_WHAT YOU WILL DO_
Could you report every line from the entries that includes the word "higher"?

Transcribed page contents:

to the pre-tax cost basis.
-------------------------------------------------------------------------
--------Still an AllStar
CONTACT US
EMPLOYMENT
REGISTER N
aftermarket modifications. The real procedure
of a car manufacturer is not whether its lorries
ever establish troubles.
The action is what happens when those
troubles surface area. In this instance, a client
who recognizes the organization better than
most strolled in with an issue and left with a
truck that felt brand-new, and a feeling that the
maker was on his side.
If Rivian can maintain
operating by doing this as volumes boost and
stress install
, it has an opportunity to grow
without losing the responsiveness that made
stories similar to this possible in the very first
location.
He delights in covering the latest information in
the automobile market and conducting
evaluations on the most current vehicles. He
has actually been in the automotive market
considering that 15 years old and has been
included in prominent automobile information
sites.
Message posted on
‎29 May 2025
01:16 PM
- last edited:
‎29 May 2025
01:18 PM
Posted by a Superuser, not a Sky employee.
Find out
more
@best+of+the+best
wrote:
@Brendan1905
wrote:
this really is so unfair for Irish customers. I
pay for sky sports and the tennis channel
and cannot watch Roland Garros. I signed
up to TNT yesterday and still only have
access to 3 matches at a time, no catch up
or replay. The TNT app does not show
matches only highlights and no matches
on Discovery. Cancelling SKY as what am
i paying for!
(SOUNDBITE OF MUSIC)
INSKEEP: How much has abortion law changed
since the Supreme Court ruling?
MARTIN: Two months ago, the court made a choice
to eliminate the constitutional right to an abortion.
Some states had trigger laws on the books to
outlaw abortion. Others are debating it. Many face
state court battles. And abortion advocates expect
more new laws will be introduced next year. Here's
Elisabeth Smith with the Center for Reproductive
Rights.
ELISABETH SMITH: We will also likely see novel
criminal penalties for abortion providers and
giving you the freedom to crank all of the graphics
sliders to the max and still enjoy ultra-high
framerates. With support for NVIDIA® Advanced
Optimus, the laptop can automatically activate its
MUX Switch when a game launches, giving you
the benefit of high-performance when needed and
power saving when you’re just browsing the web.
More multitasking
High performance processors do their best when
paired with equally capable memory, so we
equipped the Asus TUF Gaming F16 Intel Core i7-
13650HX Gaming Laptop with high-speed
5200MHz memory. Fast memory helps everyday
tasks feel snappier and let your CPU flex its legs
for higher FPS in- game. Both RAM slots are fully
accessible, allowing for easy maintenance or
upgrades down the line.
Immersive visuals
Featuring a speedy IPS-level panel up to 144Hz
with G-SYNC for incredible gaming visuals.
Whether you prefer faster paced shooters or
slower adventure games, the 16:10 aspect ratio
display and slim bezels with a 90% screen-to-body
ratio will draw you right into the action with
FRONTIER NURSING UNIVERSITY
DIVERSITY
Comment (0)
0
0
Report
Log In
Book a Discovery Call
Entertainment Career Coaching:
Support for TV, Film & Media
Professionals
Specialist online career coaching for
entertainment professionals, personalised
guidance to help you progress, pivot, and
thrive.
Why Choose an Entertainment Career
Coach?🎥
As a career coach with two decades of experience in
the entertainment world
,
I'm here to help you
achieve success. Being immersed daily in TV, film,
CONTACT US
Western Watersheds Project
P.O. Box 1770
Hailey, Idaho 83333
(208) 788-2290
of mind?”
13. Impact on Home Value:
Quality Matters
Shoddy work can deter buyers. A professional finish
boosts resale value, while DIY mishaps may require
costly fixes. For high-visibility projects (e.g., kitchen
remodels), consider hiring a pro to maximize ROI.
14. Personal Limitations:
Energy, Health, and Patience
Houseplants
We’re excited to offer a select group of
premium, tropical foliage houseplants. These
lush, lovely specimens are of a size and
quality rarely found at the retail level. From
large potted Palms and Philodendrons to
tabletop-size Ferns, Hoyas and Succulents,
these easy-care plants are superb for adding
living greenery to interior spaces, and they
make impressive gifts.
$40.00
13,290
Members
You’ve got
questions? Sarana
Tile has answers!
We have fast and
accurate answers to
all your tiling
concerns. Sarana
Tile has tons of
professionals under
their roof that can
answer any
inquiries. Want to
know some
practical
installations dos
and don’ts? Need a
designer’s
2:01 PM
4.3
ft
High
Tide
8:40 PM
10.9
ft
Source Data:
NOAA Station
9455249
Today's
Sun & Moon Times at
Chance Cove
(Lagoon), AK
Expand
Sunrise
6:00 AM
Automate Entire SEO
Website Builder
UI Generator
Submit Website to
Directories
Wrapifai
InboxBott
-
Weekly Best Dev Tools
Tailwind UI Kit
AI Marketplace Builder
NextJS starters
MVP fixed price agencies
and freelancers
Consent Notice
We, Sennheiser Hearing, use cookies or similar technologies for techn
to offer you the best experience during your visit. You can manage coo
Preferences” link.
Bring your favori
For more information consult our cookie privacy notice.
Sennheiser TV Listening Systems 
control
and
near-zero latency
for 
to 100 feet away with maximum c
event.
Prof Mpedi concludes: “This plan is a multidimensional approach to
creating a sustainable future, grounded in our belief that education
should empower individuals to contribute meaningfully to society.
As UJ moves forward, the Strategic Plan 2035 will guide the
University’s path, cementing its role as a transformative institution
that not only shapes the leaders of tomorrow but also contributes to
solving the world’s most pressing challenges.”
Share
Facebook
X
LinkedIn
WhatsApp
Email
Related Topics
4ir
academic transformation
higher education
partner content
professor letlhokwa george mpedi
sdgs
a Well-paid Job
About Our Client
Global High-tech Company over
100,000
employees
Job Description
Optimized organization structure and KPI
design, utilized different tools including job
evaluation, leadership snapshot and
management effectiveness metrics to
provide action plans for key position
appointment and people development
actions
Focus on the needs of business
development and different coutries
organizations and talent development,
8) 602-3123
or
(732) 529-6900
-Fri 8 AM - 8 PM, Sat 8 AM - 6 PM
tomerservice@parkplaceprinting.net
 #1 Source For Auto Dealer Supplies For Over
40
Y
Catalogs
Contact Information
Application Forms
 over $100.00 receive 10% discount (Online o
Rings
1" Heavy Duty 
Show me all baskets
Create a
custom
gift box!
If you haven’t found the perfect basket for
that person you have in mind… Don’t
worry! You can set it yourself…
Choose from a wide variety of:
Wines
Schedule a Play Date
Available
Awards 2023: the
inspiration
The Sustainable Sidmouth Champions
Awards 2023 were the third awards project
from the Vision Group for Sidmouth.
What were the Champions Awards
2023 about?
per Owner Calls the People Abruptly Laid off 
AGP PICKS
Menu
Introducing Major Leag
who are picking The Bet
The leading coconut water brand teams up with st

_RESULT OF THIS EXERCISE_
for higher FPS in- game. Both RAM slots are fully
higher education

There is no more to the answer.